TEXT 32
anāditvān nirguṇatvāt
paramātmāyam avyayaḥ
śarīra-stho ’pi kaunteya
na karoti na lipyate
anāditvāt — door eeuwigheid; nirguṇatvāt — omdat ze transcendentaal is; parama — ontstegen aan de materiële natuur; ātmā — ziel; ayam — deze; avyayaḥ — onvergankelijke; śarīra-sthaḥ — verblijvend in het lichaam; api — hoewel; kaunteya — o zoon van Kuntī; na karoti — doet nooit iets; na lipyate — evenmin raakt ze verstrikt.

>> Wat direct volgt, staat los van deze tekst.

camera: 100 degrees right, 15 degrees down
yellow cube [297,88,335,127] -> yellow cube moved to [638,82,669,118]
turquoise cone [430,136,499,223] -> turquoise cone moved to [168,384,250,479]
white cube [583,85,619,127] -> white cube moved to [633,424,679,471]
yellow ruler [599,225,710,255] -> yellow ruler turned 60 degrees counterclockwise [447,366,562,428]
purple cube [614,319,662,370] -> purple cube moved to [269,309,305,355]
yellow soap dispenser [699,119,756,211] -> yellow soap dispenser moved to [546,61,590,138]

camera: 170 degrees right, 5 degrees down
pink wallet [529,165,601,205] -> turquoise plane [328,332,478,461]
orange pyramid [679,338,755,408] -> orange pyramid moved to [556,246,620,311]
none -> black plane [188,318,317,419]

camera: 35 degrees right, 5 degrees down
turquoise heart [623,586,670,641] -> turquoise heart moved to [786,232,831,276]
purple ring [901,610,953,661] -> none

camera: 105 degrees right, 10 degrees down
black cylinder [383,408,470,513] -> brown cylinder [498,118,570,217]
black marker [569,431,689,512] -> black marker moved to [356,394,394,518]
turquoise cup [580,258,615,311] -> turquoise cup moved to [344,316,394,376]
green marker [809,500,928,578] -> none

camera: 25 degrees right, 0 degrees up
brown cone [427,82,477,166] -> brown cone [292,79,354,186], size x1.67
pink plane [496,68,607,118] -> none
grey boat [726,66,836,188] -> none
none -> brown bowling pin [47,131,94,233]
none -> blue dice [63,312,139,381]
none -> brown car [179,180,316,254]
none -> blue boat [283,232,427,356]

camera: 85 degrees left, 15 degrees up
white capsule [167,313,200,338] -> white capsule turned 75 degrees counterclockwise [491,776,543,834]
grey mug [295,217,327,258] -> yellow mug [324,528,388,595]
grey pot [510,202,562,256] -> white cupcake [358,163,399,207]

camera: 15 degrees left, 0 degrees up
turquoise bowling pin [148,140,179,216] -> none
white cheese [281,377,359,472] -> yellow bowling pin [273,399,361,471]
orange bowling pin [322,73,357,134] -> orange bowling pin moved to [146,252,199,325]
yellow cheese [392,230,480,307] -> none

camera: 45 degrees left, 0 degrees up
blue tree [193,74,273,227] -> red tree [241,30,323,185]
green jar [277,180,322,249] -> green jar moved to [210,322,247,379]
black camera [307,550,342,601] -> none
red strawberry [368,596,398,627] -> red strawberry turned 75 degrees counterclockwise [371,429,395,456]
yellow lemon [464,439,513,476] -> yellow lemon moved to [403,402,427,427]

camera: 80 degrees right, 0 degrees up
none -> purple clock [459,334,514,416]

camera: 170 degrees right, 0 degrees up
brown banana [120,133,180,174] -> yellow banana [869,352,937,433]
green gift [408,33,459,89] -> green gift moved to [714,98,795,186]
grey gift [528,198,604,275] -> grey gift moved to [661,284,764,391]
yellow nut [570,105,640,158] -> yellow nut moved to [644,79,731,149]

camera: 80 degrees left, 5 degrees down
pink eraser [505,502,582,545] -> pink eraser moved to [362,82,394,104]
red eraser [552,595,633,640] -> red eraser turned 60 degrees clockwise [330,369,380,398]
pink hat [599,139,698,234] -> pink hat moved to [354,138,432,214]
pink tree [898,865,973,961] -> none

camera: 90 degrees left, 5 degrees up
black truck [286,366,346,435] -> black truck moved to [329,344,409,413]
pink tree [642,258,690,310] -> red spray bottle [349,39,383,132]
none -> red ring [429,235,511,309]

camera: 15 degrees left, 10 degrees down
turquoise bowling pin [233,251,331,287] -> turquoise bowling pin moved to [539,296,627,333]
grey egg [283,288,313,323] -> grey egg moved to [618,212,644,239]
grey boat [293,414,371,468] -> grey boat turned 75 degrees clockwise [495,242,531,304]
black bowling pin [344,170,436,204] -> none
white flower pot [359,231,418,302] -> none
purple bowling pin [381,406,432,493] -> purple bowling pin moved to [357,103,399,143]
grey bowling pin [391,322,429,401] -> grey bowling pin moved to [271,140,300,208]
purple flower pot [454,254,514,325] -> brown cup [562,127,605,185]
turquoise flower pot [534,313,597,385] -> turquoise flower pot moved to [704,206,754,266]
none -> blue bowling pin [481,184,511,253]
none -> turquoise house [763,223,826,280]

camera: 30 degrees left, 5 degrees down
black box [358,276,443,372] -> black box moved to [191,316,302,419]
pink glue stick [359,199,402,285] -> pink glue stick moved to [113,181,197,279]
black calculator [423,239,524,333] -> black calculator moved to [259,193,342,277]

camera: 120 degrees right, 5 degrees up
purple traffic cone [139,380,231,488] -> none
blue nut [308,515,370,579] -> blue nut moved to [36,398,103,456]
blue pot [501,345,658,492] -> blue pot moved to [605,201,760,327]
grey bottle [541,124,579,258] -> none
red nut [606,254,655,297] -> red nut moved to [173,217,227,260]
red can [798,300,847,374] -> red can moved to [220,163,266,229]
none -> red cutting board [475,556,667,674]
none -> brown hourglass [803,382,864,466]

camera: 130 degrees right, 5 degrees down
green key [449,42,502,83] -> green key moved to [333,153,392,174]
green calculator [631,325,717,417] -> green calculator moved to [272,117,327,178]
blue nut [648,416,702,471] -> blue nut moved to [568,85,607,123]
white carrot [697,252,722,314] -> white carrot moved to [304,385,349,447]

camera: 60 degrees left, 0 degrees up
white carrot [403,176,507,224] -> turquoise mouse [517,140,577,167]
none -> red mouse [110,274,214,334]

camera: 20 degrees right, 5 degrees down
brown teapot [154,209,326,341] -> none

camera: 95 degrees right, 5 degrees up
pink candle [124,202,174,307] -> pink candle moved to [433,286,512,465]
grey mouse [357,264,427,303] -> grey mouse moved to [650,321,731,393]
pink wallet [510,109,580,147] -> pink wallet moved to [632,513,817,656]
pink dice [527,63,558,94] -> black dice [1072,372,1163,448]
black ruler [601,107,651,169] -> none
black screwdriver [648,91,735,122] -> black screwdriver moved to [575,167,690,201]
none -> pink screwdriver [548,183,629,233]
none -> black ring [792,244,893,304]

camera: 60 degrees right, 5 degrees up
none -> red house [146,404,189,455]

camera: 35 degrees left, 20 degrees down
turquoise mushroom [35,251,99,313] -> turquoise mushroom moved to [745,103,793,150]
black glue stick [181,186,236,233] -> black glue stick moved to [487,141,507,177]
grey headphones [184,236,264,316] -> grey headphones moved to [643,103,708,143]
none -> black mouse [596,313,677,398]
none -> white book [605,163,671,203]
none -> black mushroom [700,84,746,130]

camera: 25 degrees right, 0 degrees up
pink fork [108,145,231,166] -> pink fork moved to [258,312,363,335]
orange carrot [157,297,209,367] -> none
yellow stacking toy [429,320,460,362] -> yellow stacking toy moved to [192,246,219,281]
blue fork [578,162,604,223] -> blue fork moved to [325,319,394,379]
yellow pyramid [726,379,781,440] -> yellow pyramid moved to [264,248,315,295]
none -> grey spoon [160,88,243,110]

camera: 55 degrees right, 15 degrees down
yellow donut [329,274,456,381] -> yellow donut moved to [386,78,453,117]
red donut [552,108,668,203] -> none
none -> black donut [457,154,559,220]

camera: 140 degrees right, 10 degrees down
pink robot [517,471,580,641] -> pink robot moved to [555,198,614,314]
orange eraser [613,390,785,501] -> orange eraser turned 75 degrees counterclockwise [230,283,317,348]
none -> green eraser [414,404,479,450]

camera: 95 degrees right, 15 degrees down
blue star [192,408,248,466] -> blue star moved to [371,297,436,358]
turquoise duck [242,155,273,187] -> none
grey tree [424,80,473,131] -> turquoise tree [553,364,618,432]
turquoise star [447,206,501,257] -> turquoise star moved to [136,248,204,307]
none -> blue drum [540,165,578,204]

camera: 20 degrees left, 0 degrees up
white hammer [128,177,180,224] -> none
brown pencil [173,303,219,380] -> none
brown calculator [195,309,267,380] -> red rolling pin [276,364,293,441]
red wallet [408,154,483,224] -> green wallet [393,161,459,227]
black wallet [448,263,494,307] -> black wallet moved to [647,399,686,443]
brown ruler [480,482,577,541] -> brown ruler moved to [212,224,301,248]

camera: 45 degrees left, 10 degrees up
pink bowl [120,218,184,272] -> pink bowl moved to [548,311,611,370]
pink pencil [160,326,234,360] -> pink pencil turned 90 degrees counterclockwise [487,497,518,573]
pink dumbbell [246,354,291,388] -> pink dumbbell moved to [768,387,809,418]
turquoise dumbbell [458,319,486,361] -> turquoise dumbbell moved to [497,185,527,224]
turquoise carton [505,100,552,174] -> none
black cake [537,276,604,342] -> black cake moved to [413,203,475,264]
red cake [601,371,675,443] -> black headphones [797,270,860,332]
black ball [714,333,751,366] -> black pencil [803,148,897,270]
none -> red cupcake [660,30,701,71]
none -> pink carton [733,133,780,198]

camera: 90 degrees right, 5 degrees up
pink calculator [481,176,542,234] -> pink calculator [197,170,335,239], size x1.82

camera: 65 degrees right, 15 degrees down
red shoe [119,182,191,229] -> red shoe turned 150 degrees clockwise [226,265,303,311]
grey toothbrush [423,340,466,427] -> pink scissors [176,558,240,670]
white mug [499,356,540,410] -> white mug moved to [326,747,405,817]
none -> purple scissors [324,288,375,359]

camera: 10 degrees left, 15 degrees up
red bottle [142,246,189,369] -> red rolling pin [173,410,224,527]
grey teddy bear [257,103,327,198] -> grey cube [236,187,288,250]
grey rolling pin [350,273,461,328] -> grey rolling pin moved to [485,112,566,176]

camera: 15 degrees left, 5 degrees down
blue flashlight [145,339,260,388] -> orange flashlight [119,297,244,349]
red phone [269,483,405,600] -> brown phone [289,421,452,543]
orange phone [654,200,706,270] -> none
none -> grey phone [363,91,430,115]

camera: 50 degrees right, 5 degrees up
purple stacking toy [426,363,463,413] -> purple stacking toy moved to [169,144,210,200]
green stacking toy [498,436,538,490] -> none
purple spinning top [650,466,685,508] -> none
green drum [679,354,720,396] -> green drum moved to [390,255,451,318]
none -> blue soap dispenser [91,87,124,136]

Degenen met de visie der eeuwigheid, kunnen zien dat de onvergankelijke ziel transcendentaal is en eeuwig en dat ze ontstegen is aan de hoedanigheden van de materiële natuur. Ondanks haar contact met het materiële lichaam, o Arjuna, doet de ziel niets en raakt ze nooit verstrikt.
Omdat het materiële lichaam geboren wordt, lijkt het alsof het levend wezen ook geboren wordt, maar eigenlijk is het levend wezen eeuwig — het wordt niet geboren. Hoewel het zich in een materieel lichaam bevindt, is het transcendentaal en eeuwig en kan het dus niet vernietigd worden. Van nature is het levend wezen vol geluk. Het verricht geen materiële activiteiten en daardoor raakt het niet verstrikt door de activiteiten die plaatsvinden door zijn contact met materiële lichamen.